The Federal Goverment will push ahead with a controversial website that exposes the national test results of schools despite union threats and suggestions the site has become Labor’s latest “internet debacle”.

The MySchool website will go live on January 28, Education Minister Julia Gillard confirmed yesterday.

The Australian Education Union had earlier issued an ultimatum to Gillard - either prevent MySchool becoming a ‘league table’ that named and shamed underperforming schools or teachers wouldn't hold the national tests that generated performance data for the site.

Gillard would not “rule anything out” if the national testing ban was enforced - setting the scene for a further showdown on the issue.

“Teachers, parents and principals are united in their opposition to damaging league tables which rank schools according to their test results,” the union’s federal president Angelo Gavrielatos said.       
 
“Schools in disadvantaged areas will be publicly branded as failing schools. That unfair branding has a damaging impact on students, teachers and parents and makes the job of addressing disadvantage much harder.
 
“If the Federal Government refuses to protect students and school communities from the damaging effects of league tables, teachers will take action to protect them.”

MySchool will launch with data from the past two years of national tests. Gillard believed the threat by teachers to ban this year’s tests, due in May, would be bad for students, parents “and the future of education in this country.

“This is not about league tables,” Gillard said.

“It is about enabling parents and Australians generally to look at a school and see how it’s going and compare it with schools teaching similar students right around the nation.”

Gillard said the information on MySchool was “rich performance information”, not a league table.

She said MySchool would make it easier to identify top performing schools from which best practices could be learned.

It would also make underperforming schools easier to spot - so “we can be there with new resources and new reforms to make a difference”, Gillard said.

“I would say to the Australian Education Union the worst thing in the world is for a child to be in an underperforming school, not getting a good education and for no one to ever know about it and no one to ever do anything to remedy it,” she said.

“Transparency will make sure we shine a spotlight on where we need to do better as well as celebrating when schools are doing really well.”

That suggestion was quashed by the union.

“We don’t need league tables to work out which schools are struggling and need extra
resources.
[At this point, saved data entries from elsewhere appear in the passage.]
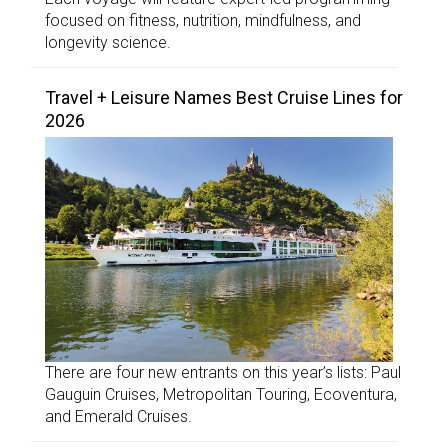
focused on fitness, nutrition, mindfulness, and
longevity science.
Travel + Leisure Names Best Cruise Lines for
2026
There are four new entrants on this year’s lists: Paul
Gauguin Cruises, Metropolitan Touring, Ecoventura,
and Emerald Cruises.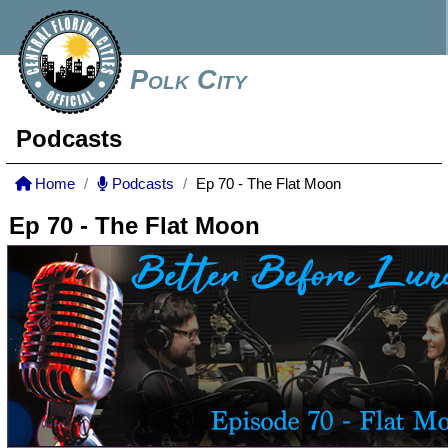
Polk City
Podcasts
Home
Podcasts
Ep 70 - The Flat Moon
Ep 70 - The Flat Moon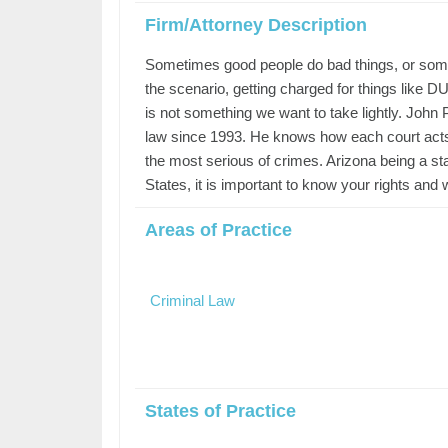
Firm/Attorney Description
Sometimes good people do bad things, or some 
the scenario, getting charged for things like 
is not something we want to take lightly. John
law since 1993. He knows how each court acts p
the most serious of crimes. Arizona being a sta
States, it is important to know your rights and 
Areas of Practice
Criminal Law
States of Practice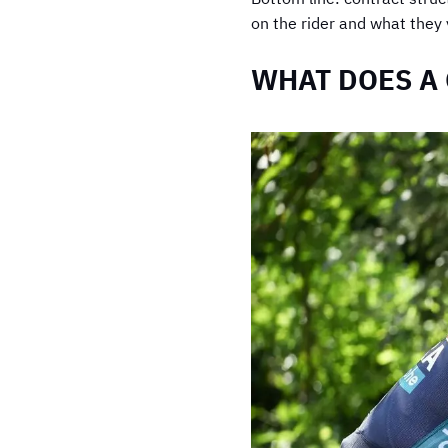
on the rider and what they 
WHAT DOES A 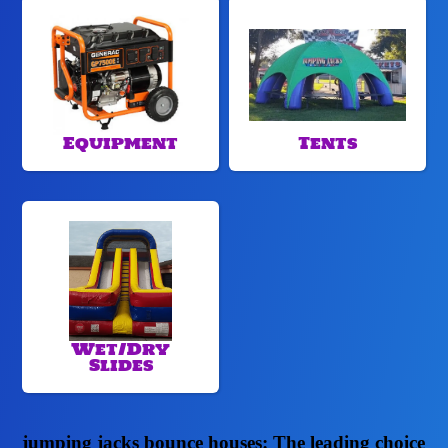
Equipment
Tents
Wet/Dry
Slides
jumping jacks bounce houses: The leading choice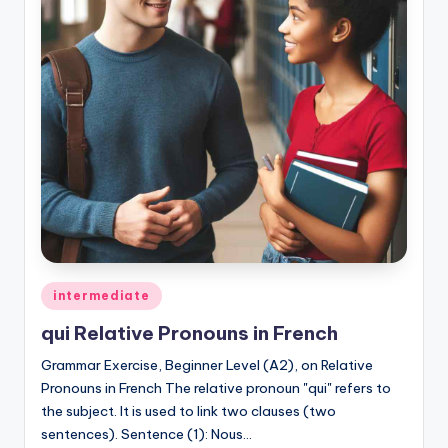
Posted
intermediate
in
qui Relative Pronouns in French
Grammar Exercise, Beginner Level (A2), on Relative
Pronouns in French The relative pronoun "qui" refers to
the subject. It is used to link two clauses (two
sentences). Sentence (1): Nous…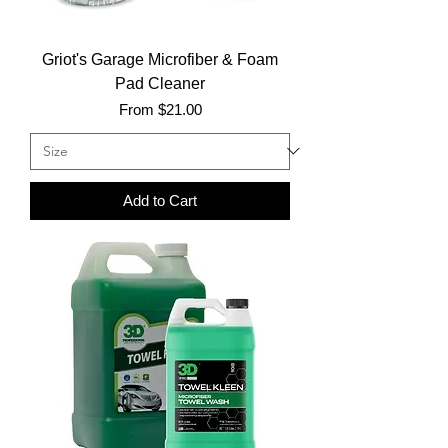
Griot's Garage Microfiber & Foam
Pad Cleaner
Sale Price
From
$21.00
Add to Cart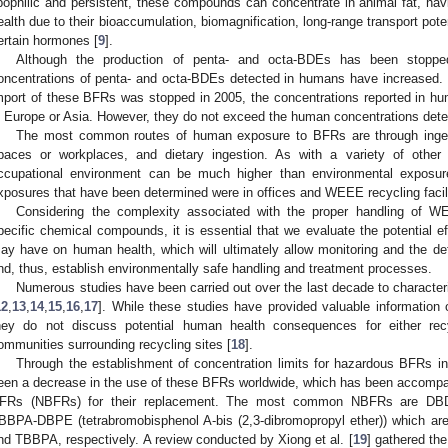
ipophilic and persistent, these compounds can concentrate in animal fat, hav
ealth due to their bioaccumulation, biomagnification, long-range transport poten
ertain hormones [
9
].
Although the production of penta- and octa-BDEs has been stoppe
oncentrations of penta- and octa-BDEs detected in humans have increased. F
mport of these BFRs was stopped in 2005, the concentrations reported in h
n Europe or Asia. However, they do not exceed the human concentrations deter
The most common routes of human exposure to BFRs are through ingesti
paces or workplaces, and dietary ingestion. As with a variety of other
ccupational environment can be much higher than environmental exposur
xposures that have been determined were in offices and WEEE recycling facili
Considering the complexity associated with the proper handling of W
pecific chemical compounds, it is essential that we evaluate the potential 
ay have on human health, which will ultimately allow monitoring and the defini
nd, thus, establish environmentally safe handling and treatment processes.
Numerous studies have been carried out over the last decade to characteri
12
,
13
,
14
,
15
,
16
,
17
]. While these studies have provided valuable information
hey do not discuss potential human health consequences for either rec
ommunities surrounding recycling sites [
18
].
Through the establishment of concentration limits for hazardous BFRs i
een a decrease in the use of these BFRs worldwide, which has been accompan
FRs (NBFRs) for their replacement. The most common NBFRs are DBD
BBPA-DBPE (tetrabromobisphenol A-bis (2,3-dibromopropyl ether)) which a
nd TBBPA, respectively. A review conducted by Xiong et al. [
19
] gathered the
Governments already have that information,” Gavrielatos said.

Shadow education minister Christopher Pyne stopped short of condoning the proposed ban on national tests, but said the Coalition shared the union’s “frustration”.

He lumped MySchool into the same basket as other Labor-led websites that had failed to launch.

“Like ‘Fuelwatch’ and ‘Grocerywatch’ the ‘Myschool’ website is fast becoming another Labor internet debacle,” Pyne said.

“The truth is that while Ms Gillard has adopted the Coalition’s policy to increase transparency within schools, her push to launch the Myschool website without giving principals the tools to address the inevitable concerns parents will raise is like asking a boxer to fight with one arm tied behind his back.”